The EU announced that all plastic packaging in Europe will be reusable or recyclable by 2030, and that single-use plastic, used for the likes of disposable coffee cups, will be completely phased out. In addition, it's freeing up funding for research to explore innovative new plastics and designs.
The EU commission is expected to make legally binding commitments by parliament and its member states by May this year.
The plan follows on from China’s announcement at the beginning of the year that they will cease accepting imports of foreign waste products that are to be recycled. The move left many Western nations, including the UK, on something of the back foot with growing fears that plastic waste that would normally be exported to be recycled will simply build up and eventually be buried in landfill, as the countries don’t have the infrastructure to deal with it.

There are a number of different ways in which the EU hopes to tackle the problem.
One of the major parts of the strategy will be looking into how to tax the use of single-use plastics. “Let’s study this,” the vice-president of the EU commission, Frans Timmermans, told press. “In a perfect world the revenues of this tax will decrease very rapidly, we have to check in an impact assessment whether this is a sustainable form of income also for the EU’s finances. I think there is a lot of support out there.”
The EU will also provide a €100 million fund for research looking into better designs, recyclability, and durability of plastic products, as well as promote the access to clean drinking water on the streets of cities and towns, which they hope that this will help cut the use of bottled water. They will also move to ban the production and use of microbeads in cosmetic products across the entire continent.

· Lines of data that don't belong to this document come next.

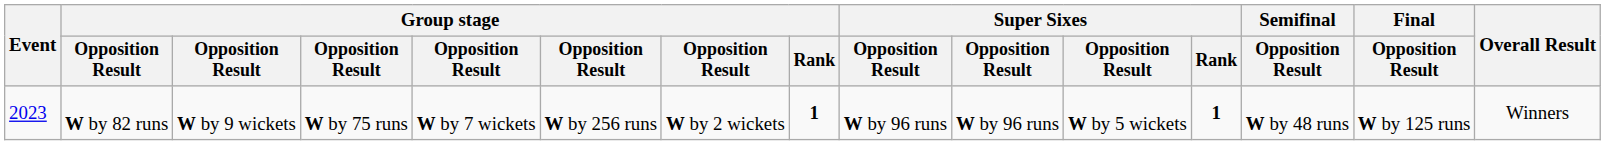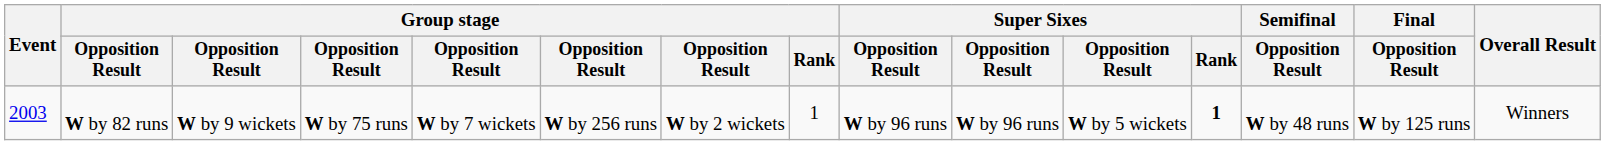W by 82 runs | Event: 2023 -> 2003
W by 82 runs | Group stage / Rank: bold -> normal
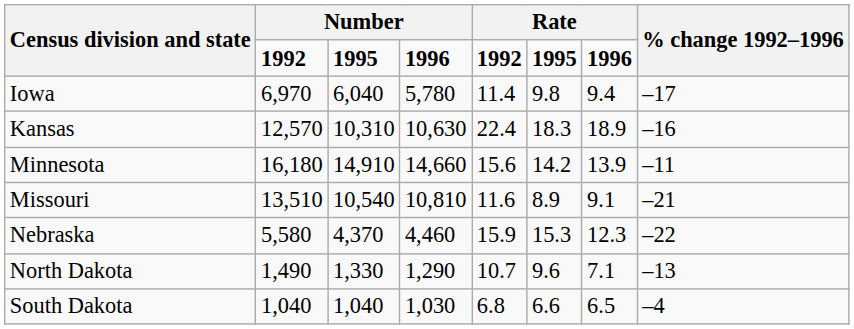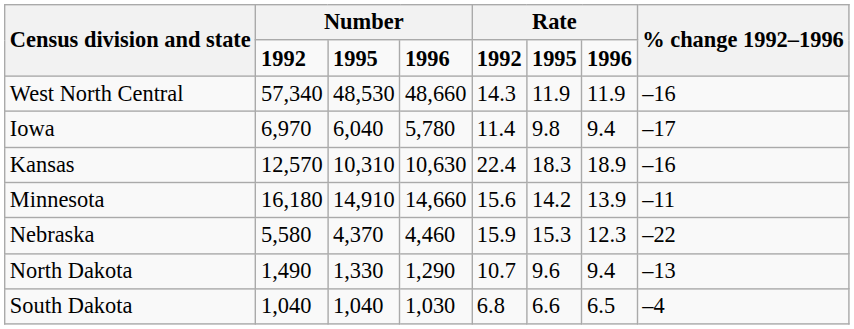+ row: West North Central | 57,340 | 48,530 | 48,660 | 14.3 | 11.9 | 11.9 | –16
- row: Missouri | 13,510 | 10,540 | 10,810 | 11.6 | 8.9 | 9.1 | –21
North Dakota | column 7: 7.1 -> 9.4
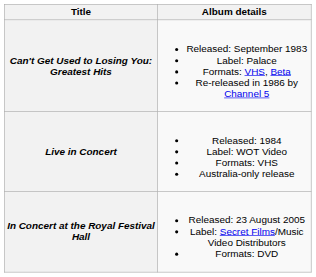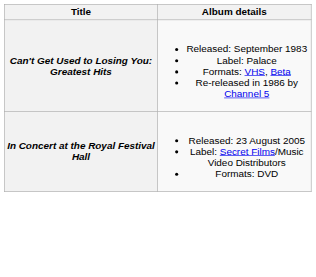- row: Live in Concert | Released: 1984 Label: WOT Video Formats: VHS Australia-only release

The plan released so far is fairly light on details as to how all of this will be achieved, but the politicians are adamant that this is a subject matter that the EU is taking very seriously. In total, it is thought that Europe produces around 25 million tonnes (27.5 million tons) of plastic waste, of which only around 30 percent is sent for recycling.
It is far from perfect, but it shows that the tide on plastics is turning, and that governments, politicians, and industry are finally waking up to the huge environmental catastrophe we are creating for ourselves and the planet’s wildlife.